Last edited 11 Dec 2020

Retention held in trust fund

Retention is a percentage (often 5%) of the amount certified as due to a contractor on an interim certificate, that is retained by the client. The purpose of retention is to ensure that the contractor properly completes the activities required of them under the contract. Half of the amount retained is released on certification of practical completion and the remainder is released upon certification of making good defects. For more information, see Retention.

However, retentions can be considerable sums of money and they can cause cash flow problems for contractors, in particular if there are difficulties or disputes in relation to their payment.

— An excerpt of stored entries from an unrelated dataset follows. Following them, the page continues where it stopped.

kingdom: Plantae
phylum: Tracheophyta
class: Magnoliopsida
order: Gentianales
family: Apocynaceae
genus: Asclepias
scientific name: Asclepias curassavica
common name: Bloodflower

In October 2017, the government published the Pye Tait review which sought to assess the costs and benefits of retentions along with a number of alternative mechanisms for ensuring completion of the works.

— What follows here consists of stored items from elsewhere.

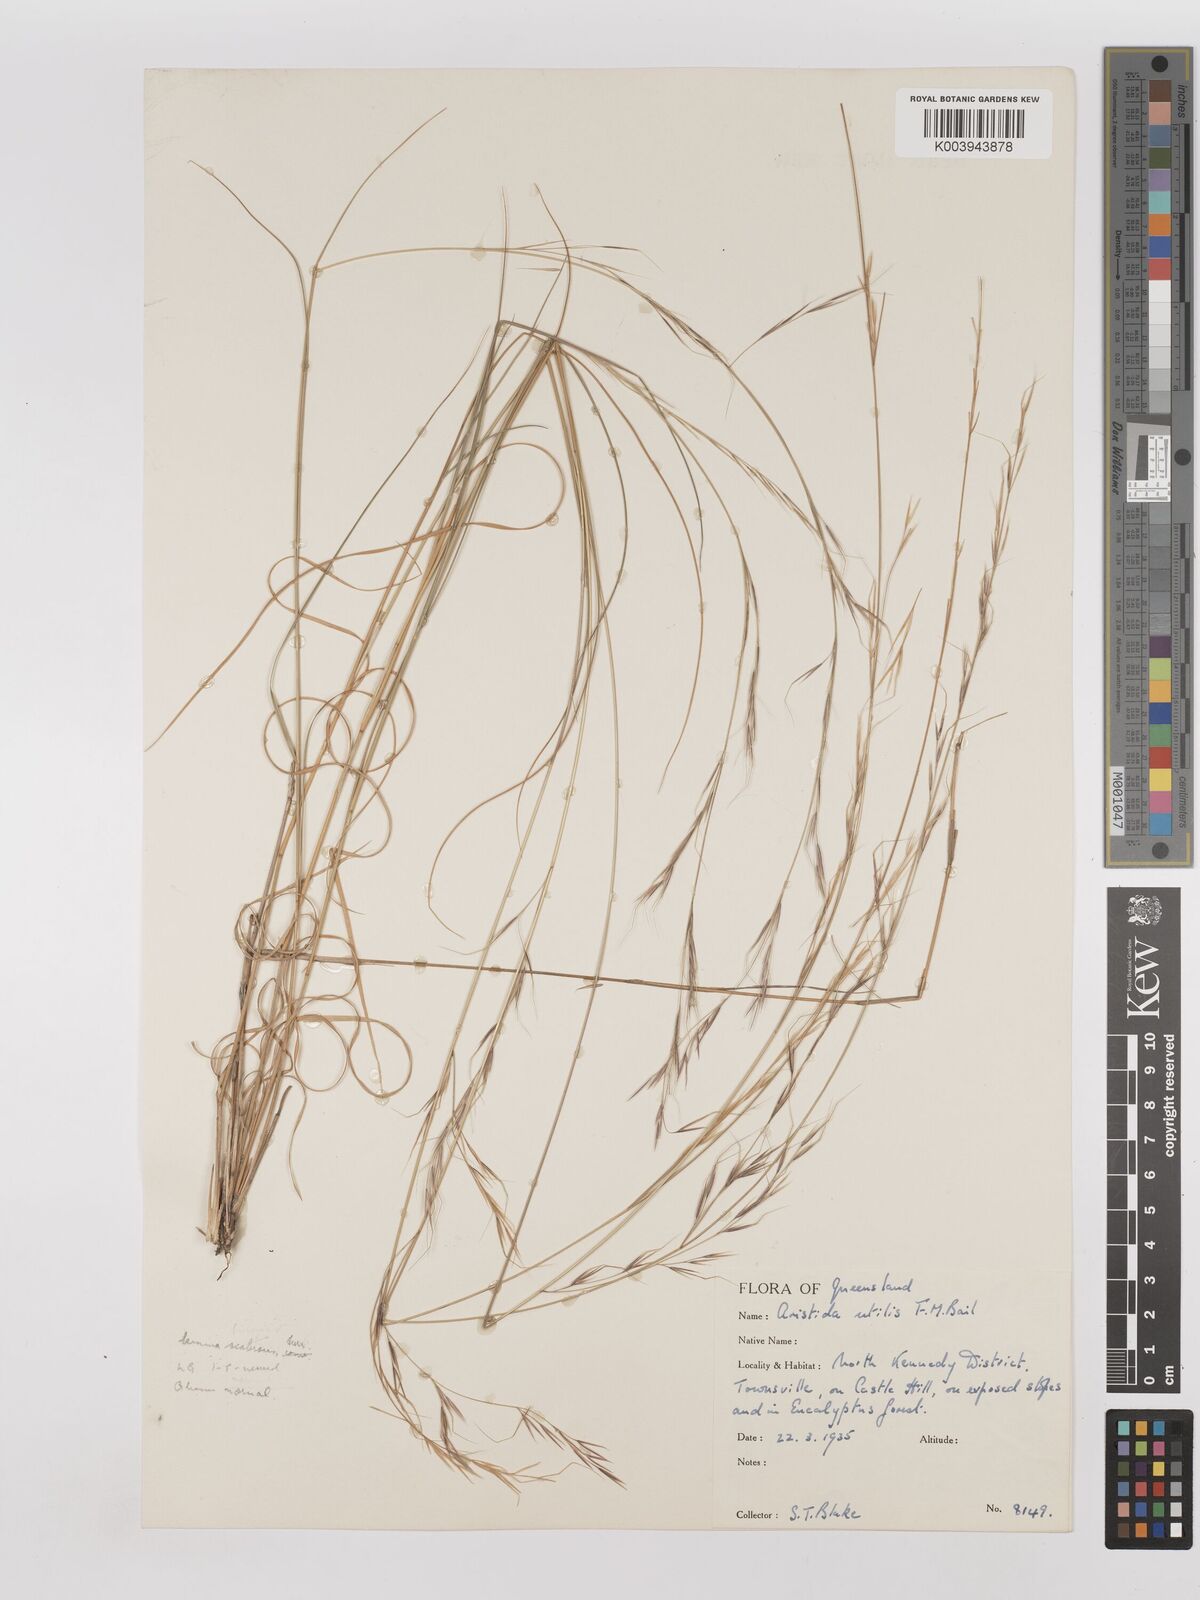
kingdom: Plantae
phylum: Tracheophyta
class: Liliopsida
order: Poales
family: Poaceae
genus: Aristida
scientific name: Aristida utilis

One of the suggested alternatives was that retention could be held in a trust fund. This can help guard against the risk of the client’s insolvency, as the retention money would not form part of their assets and so could still be received by the contractor. Control over the fund is passed on to an independent agent.

Those who oppose this solution argue that it reduces the available capital that can be paid out to creditors in the event of client insolvency.

It had appeared that the industry was not particularly supportive of using retention trusts. In March 2015, a petition on their use closed having attracted fewer than 2,000 signatures.

However, in 2017 and 2018, support for their introduction increased, in particular following the collapse of Carillion.

On 26 April 2017, Alan Brown MP introduced the Construction Industry (Protection of Cash Retentions) Bill, but it did not progress because of the general election.

In October 2017, the government published the Pye Tait review; Retentions in the Construction Industry, which proposed the introduction of trusts for retention.

In January 2018, former charted surveyor Peter Aldous MP introduced The Construction (Retention Deposit Schemes) Bill 2017-19 to Parliament under the Ten Minute Rule.

By April 2018, more than 100 MPs (around 1 in 6 of all MPs) had expressed their support for the 'Aldous Bill', which calls on government to introduce new legislative proposals to place cash retentions in deposit protection schemes. The bill has received signatures from 61 MPs, including the Green co-leader Caroline Lucas, the shadow Chancellor John McDonnell, the Conservative MP Ken Clarke, and the Liberal Democrat leader Vince Cable.

In addition, since Carillion's collapse, a coalition of more than 75 trade bodies has united behind Aldous' reform proposals, and later in April are due to present a petition to 10 Downing Street.